The other night, I was coming home from Queens with a couple of friends when a loud, round woman clad in a clingy Rangers jersey and her equally loud be-mulleted son charged onto the train. My polite friend nervously started talking to avoid staring at this unself-conscious woman. I marveled at that instinct, as I am oppositely inclined. I love to stare.

Staring has been a life-long passion, but moving to New York has helped me refine it into an art form. Staring on the street is nice, but nothing is as satisfying as a side-eye stare over a book I’m pretending to read while riding the subway. I like to stare at all the different people who enter and exit the cars, from the handsome guy in a tailored suit to the crazy woman I saw yesterday carrying a Viola Swamp tote bag while dressed just like Viola Swamp herself. I was transfixed.

In my defense, I never stare at the endangered or the potentially dangerous. Like sneak petting a dog on the sidewalk, staring undetected takes practice. I would never stare at the schizophrenic on the crowded rush hour E train screaming that someone broke his crank radio or at the old guy sleeping in torn jeans and a hospital gown with his sensors still attached, though I did tell the conductor about him before I left the train.

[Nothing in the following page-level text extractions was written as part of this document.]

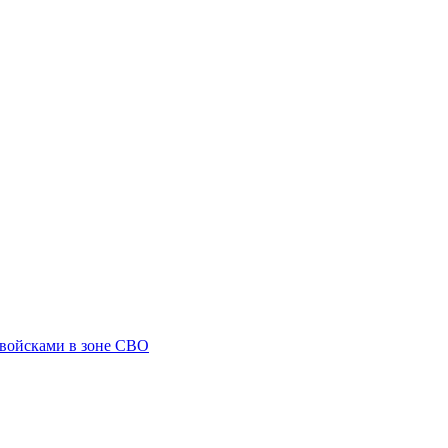
 войсками в зоне СВО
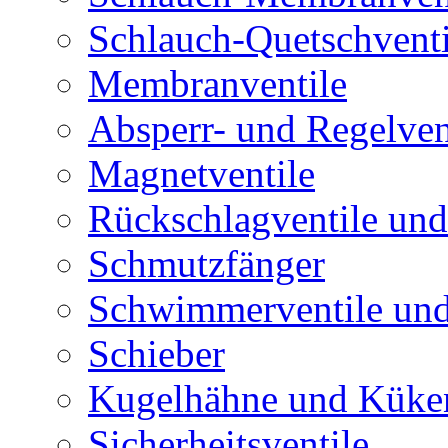
Schlauch-Quetschventi
Membranventile
Absperr- und Regelven
Magnetventile
Rückschlagventile und
Schmutzfänger
Schwimmerventile un
Schieber
Kugelhähne und Küke
Sicherheitsventile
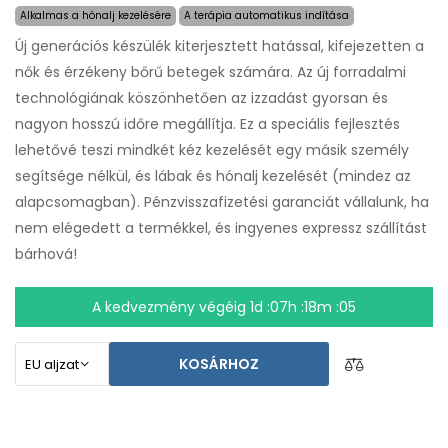
Alkalmas a hónalj kezelésére
A terápia automatikus indítása
Új generációs készülék kiterjesztett hatással, kifejezetten a
nők és érzékeny bőrű betegek számára. Az új forradalmi
technológiának köszönhetően az izzadást gyorsan és
nagyon hosszú időre megállítja. Ez a speciális fejlesztés
lehetővé teszi mindkét kéz kezelését egy másik személy
segítsége nélkül, és lábak és hónalj kezelését (mindez az
alapcsomagban). Pénzvisszafizetési garanciát vállalunk, ha
nem elégedett a termékkel, és ingyenes expressz szállítást
bárhová!
A kedvezmény végéig
1d :07h :18m :04
KOSÁRHOZ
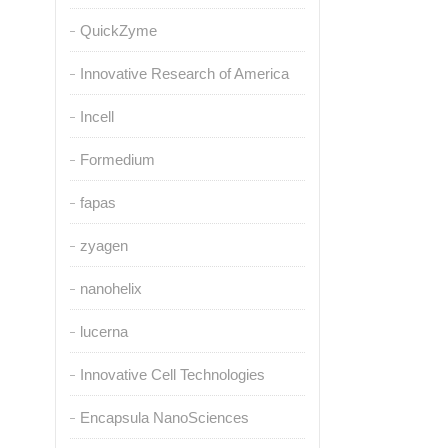
QuickZyme
Innovative Research of America
Incell
Formedium
fapas
zyagen
nanohelix
lucerna
Innovative Cell Technologies
Encapsula NanoSciences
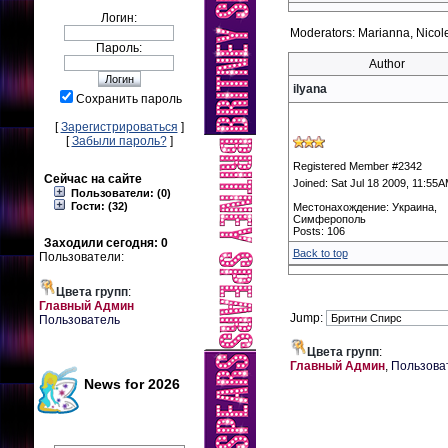
Логин:
Moderators: Marianna, Nicole
Пароль:
Author
ilyana
Сохранить пароль
[
Зарегистрироваться
]
[
Забыли пароль?
]
Registered Member #2342
Сейчас на сайте
Joined: Sat Jul 18 2009, 11:55
Пользователи: (0)
Гости: (32)
Местонахождение: Украина,
Симферополь
Posts: 106
Заходили сегодня: 0
Back to top
Пользователи:
Цвета групп
:
Главный Админ
Jump:
Пользователь
Цвета групп
:
Главный Админ
,
Пользова
News for 2026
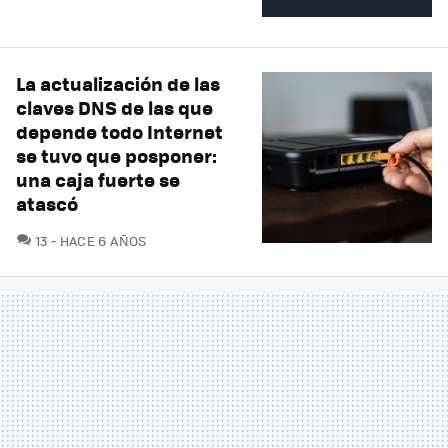
La actualización de las
claves DNS de las que
depende todo Internet
se tuvo que posponer:
una caja fuerte se
atascó
COMENTARIOS
13
HACE 6 AÑOS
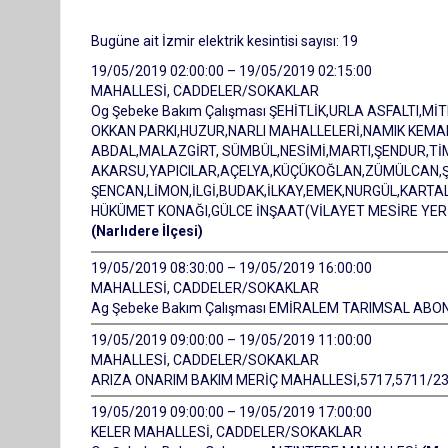
Bugüne ait İzmir elektrik kesintisi sayısı: 19
19/05/2019 02:00:00 – 19/05/2019 02:15:00
MAHALLESİ, CADDELER/SOKAKLAR
Og Şebeke Bakım Çalışması ŞEHİTLİK,URLA ASFALTI,
OKKAN PARKI,HUZUR,NARLI MAHALLELERİ,NAMIK KEMAL
ABDAL,MALAZGİRT, SÜMBÜL,NESİMİ,MARTI,ŞENDUR,T
AKARSU,YAPICILAR,AÇELYA,KÜÇÜKOĞLAN,ZÜMÜLCAN,ŞE
ŞENCAN,LİMON,İLGİ,BUDAK,İLKAY,EMEK,NURGÜL,KARTA
HÜKÜMET KONAĞI,GÜLCE İNŞAAT(VİLAYET MESİRE YERİ
(Narlıdere İlçesi)
19/05/2019 08:30:00 – 19/05/2019 16:00:00
MAHALLESİ, CADDELER/SOKAKLAR
Ag Şebeke Bakım Çalışması EMİRALEM TARIMSAL ABO
19/05/2019 09:00:00 – 19/05/2019 11:00:00
MAHALLESİ, CADDELER/SOKAKLAR
ARIZA ONARIM BAKIM MERİÇ MAHALLESİ,5717,5711/2
19/05/2019 09:00:00 – 19/05/2019 17:00:00
KELER MAHALLESİ, CADDELER/SOKAKLAR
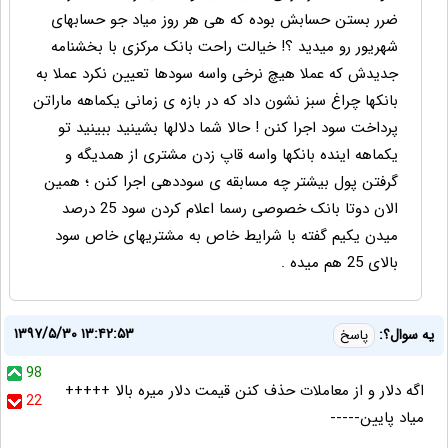
ضرر بستن حسابش بوده که هی هر روز میاد جو حسابهای
شهریور رو میدید ؟! خیالت راحت بانک مرکزی با بخشنامه
جدیدش که عملا هیچ نرخی واسه سودها تعیین نکرد عملا به
بانکها چراغ سبز نشون داد که در بازه ی زمانی یکماهه ماراتن
پرداخت سود اجرا کنن ! حالا شما دلالها بشینید ببینید تو
یکماهه اینده بانکها واسه قاپ زدن مشتری از همدیگه و
گرفتن پول بیشتر چه مسابقه ی سوددهی اجرا کنن ؛ همین
الان دوتا بانک خصوصی رسما اعلام کردن سود 25 درصد
میدن یکیم گفته با شرایط خاص به مشتریهای خاص سود
بالای 25 هم میده .
۱۳۹۷/۵/۳۰ ۱۳:۴۲:۵۳
یه سوال؟:
پاسخ
98
اگه دلار و از معاملات حذف کنن قیمت دلار میره بالا +++++
22
میاد پایین-----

I stare because I care. I want to know things. It’s the same impulse that made me a horrible gossip in college, but a purer form. I will stare at the guy who is so drunk when he gets on the train that he has to ask the girl next to him if he’d wet his seat. Incidentally, he had and she was not thrilled to be sitting next to him. I will stare at the guy who brings his dog on the train and uses her to start conversations in baby talk with other adults. I will stare at the people sporting white jeans in January, the lady in sweatpants and platforms who asks her boyfriend to poke her stomach roll, the toddler who is fascinated by the tunnel rushing past the car.

I’m not staring just to judge. I want to know why people do what they do. Is the guy with the dog lonely, or does he just think his dog is that interesting? Does the woman know she looks like Viola Swamp, or is that irony? Are the people in white jeans European?

Someday, maybe, I’ll find a way to make a living off of my fascination with the minutiae of other people’s lives. In the meantime, I never worry if I leave my book at home, because I know there will be someone on the subway to read.